We made it to MI road and, exhausted, hired a cyclo driver to take us the rest of the way to the Raj Mandir movie theater, to check what was showing.  Unfortunately, the only movie showing was “Beware of Guest,” a cheesy movie that we had already watched on an overnight bus.  So my plan of escaping the heat by watching a Bollywood movie was out the window.  We started walking back to the restaurant where we had planned to eat, but just around the corner we encountered a McDonald’s.  George mentioned that we should try McDonald’s sometime in India to see what they serve here, and I figured, why not now?  Sitting in the air conditioned room was a welcome relief.  We tried the Maharaja Chicken Mac and the Veggie Sandwich, both interesting, but not excellent.  We tried to get a refill of our soda, but they didn’t understand and when they asked the manager he said, no, they couldn’t do that, so we bought another soda in a new cup, instead.  We thought it was McDonald’s, so it should be like back home, but not exactly.

So now what?  It was only early afternoon and we had already run out of things to do.  We checked the government run emporium, to compare prices and quality with the items at the bazaars, but there was nothing I was interested in there.  We considered going to the palace which we had skipped, but we still didn’t want to pay the 300 rupees per person admission price.

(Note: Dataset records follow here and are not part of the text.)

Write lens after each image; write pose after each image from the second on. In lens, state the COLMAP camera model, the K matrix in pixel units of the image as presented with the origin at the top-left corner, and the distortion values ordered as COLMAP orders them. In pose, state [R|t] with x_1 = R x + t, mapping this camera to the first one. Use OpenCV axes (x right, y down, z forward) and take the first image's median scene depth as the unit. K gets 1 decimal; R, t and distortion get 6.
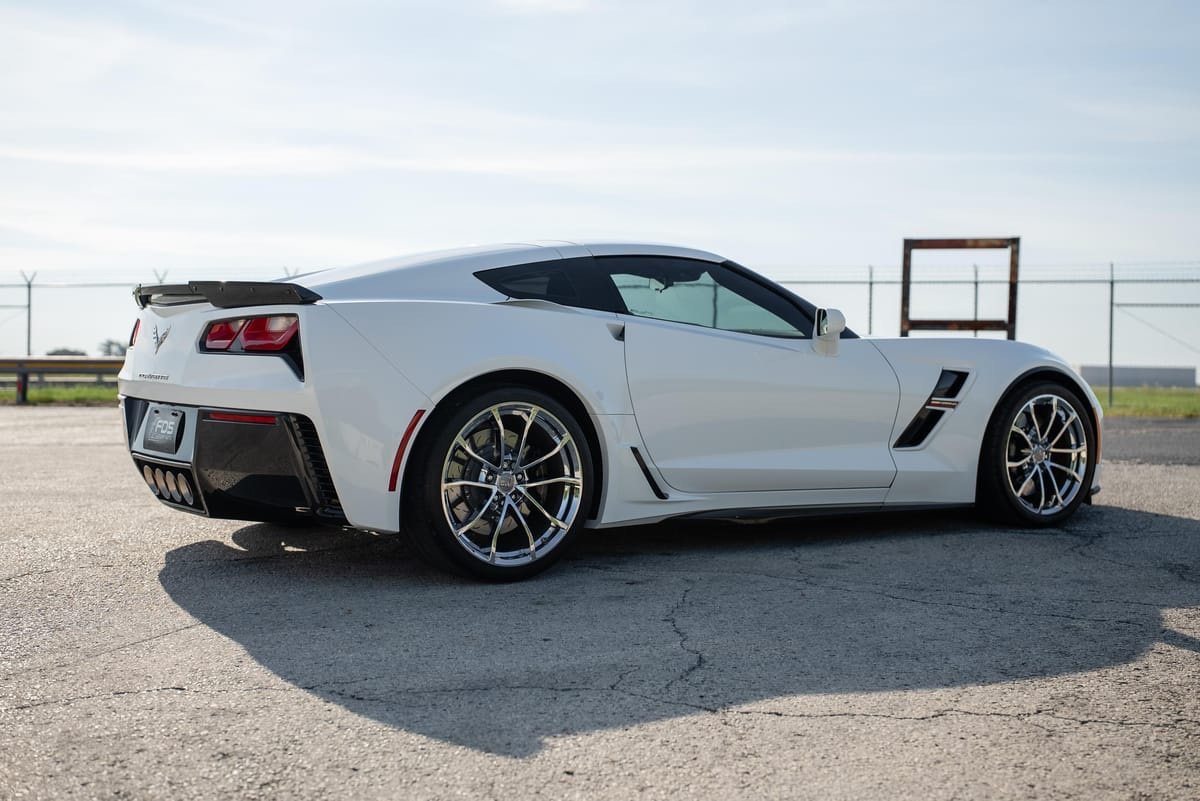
lens RADIAL K [[1343.8, 0, 600.0], [0, 1343.8, 400.5], [0, 0, 1]] dist [0.194474, 0.000831]
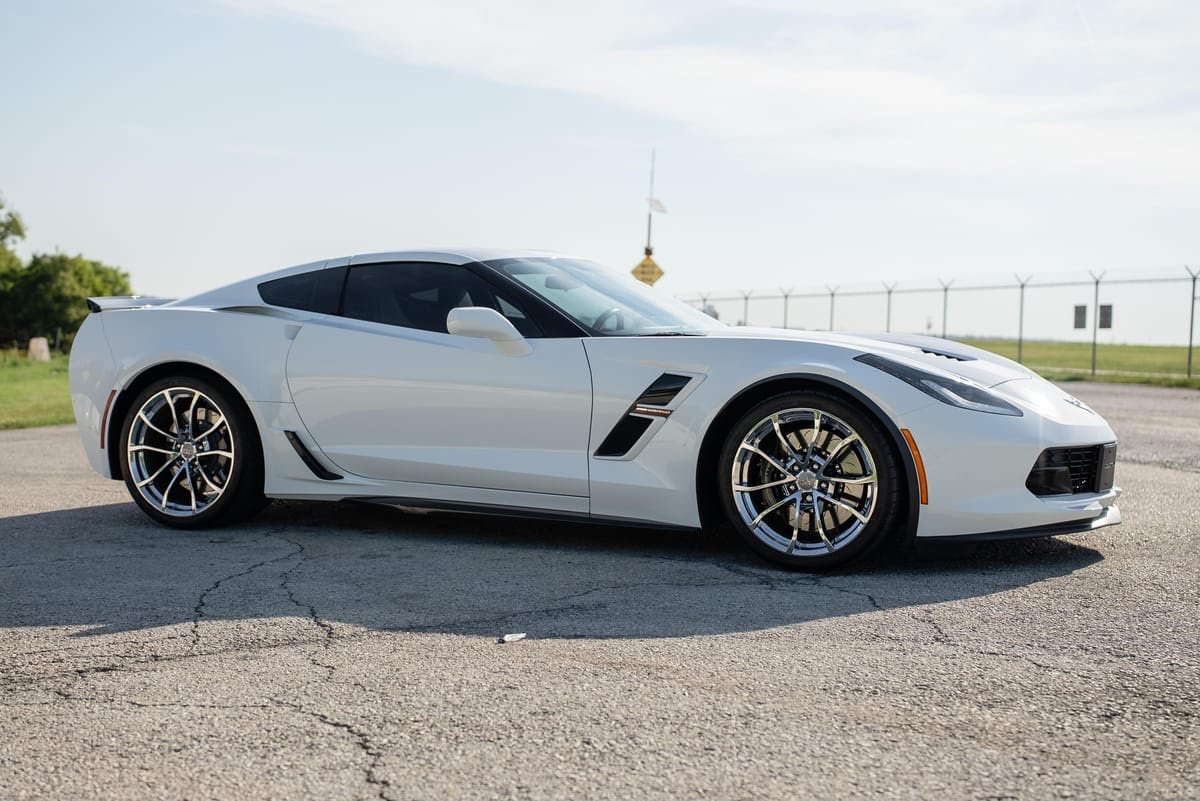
lens RADIAL K [[1625.9, 0, 572.1], [0, 1625.9, 406.1], [0, 0, 1]] dist [0.169513, 0.026807]
pose [[0.507049, 0.037690, -0.861093, 1.397788], [-0.036330, 0.999090, 0.022337, -0.028173], [0.861151, 0.019957, 0.507957, 0.503336]]
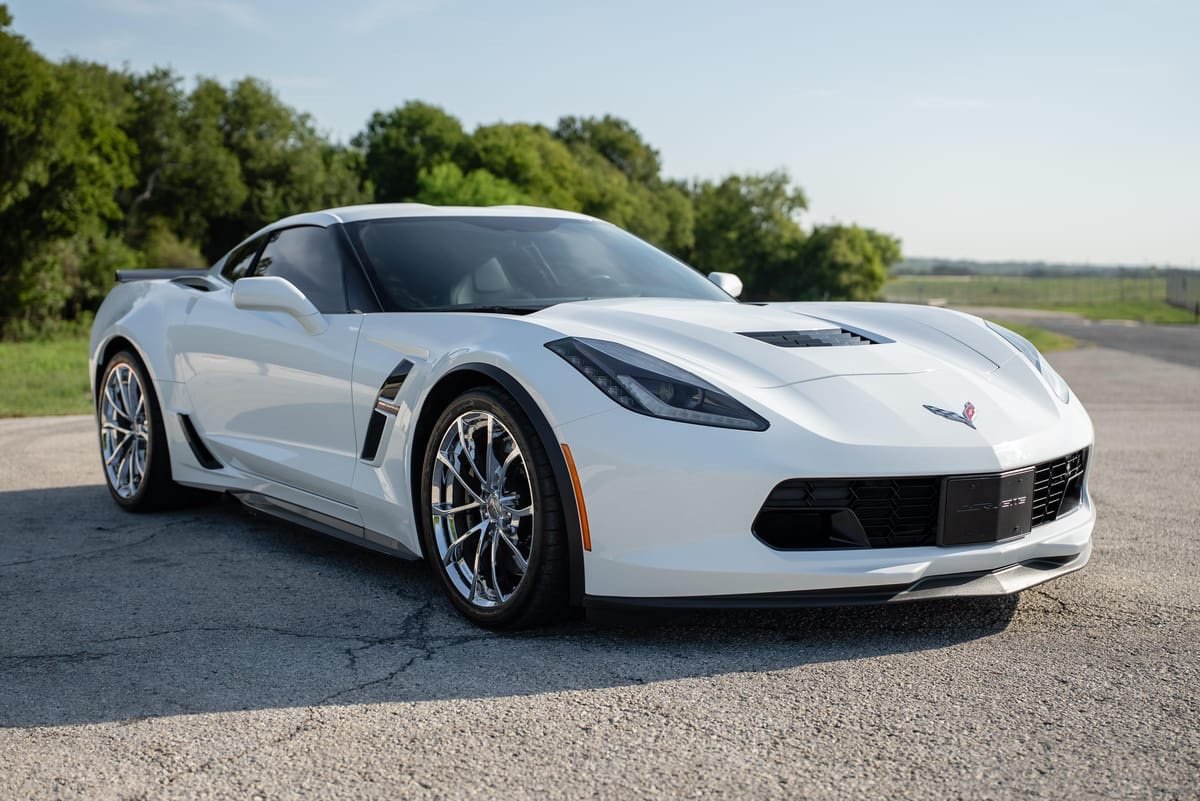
lens RADIAL K [[1539.6, 0, 587.9], [0, 1539.6, 406.7], [0, 0, 1]] dist [0.180257, 0.243732]
pose [[0.013840, 0.069881, -0.997459, 1.293982], [-0.037061, 0.996905, 0.069328, -0.070394], [0.999217, 0.036008, 0.016388, 1.332235]]
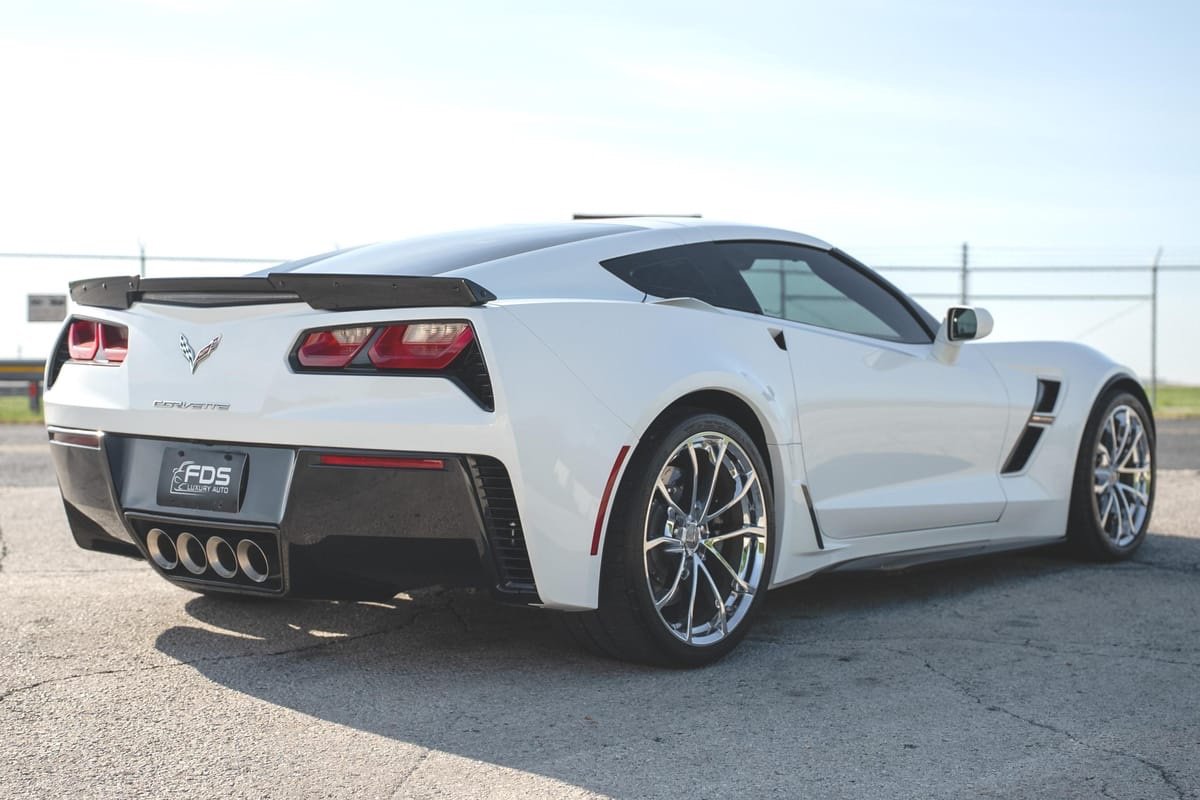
lens RADIAL K [[1625.9, 0, 572.1], [0, 1625.9, 405.6], [0, 0, 1]] dist [0.169513, 0.026807]
pose [[0.962041, -0.015936, 0.272441, -0.372185], [0.015507, 0.999873, 0.003730, -0.017604], [-0.272466, 0.000637, 0.962165, 0.120675]]
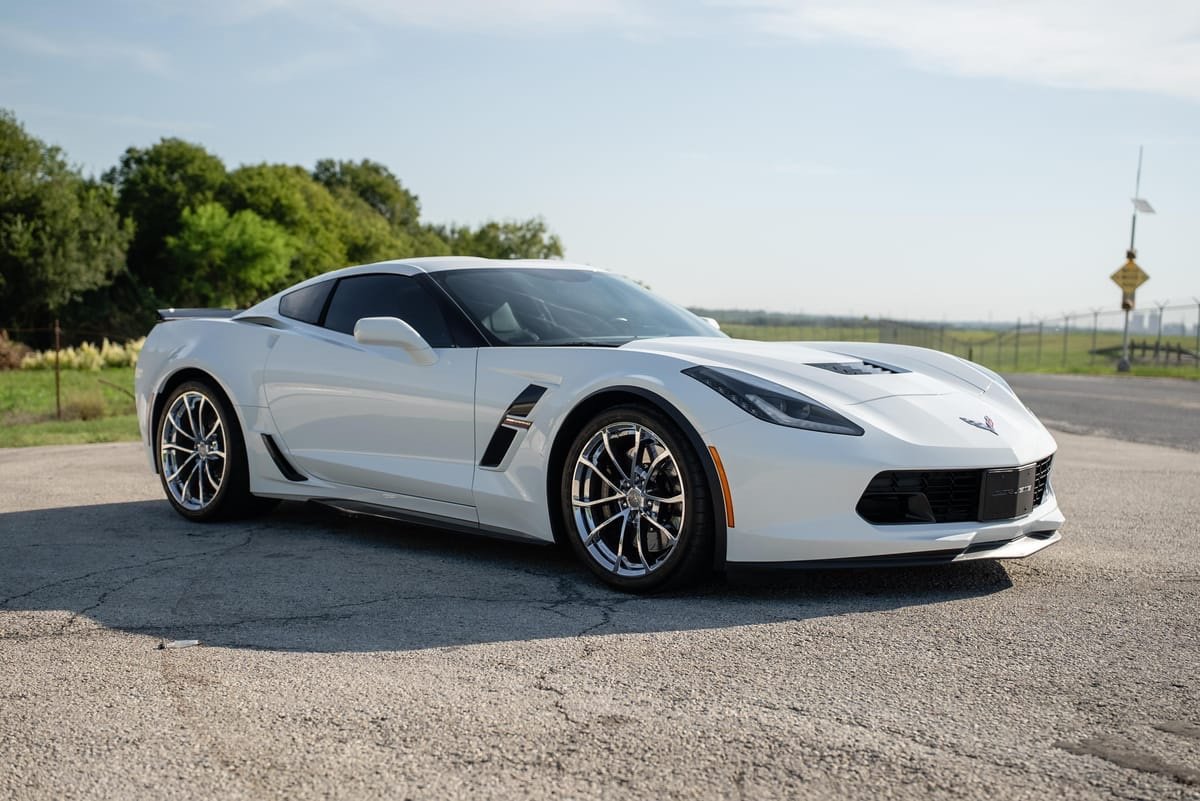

So we went back down MI road toward the train station to Café Coffee Day, where we had planned to spend the late evening hours.  We ordered a drink and I worked on typing posts while George read the guide book.

Copper Chimney Restaurant

For dinner we didn’t want to go all the way back to the restaurant we skipped at lunchtime, so we found a closer one in the guide book.  We ate at Copper Chimney, which was a fancy expensive restaurant.  We paid over $10 for a meal for the first time in India!  The stuffed tomato curry and tikka chicken were good, but not better than the food we had gotten at much less expensive restaurants.  We did get clean silverware sets, which was a nice change.  After dinner, a bit more shopping to kill time and then back to Café Coffee day to wait.

Overall, I was disappointed with Jaipur.  It could be a wonderful city, with its sites and shopping, but the endless touts ruined it.  And it was depressing to see the poverty.  It was the most noticeable here out of the places we have visited thus far in India.  Men and even children sleeping on the street and begging for food.  It’s heartbreaking, especially to see children that way.  And even the cyclo drivers look like they are barely getting by peddling around tourists in the over 100 degree Fahrenheit weather.

Tomorrow a new day and a new city.  We are taking a midnight train, 3 AC this time, and will arrive in Jaisalmer at 11:30am.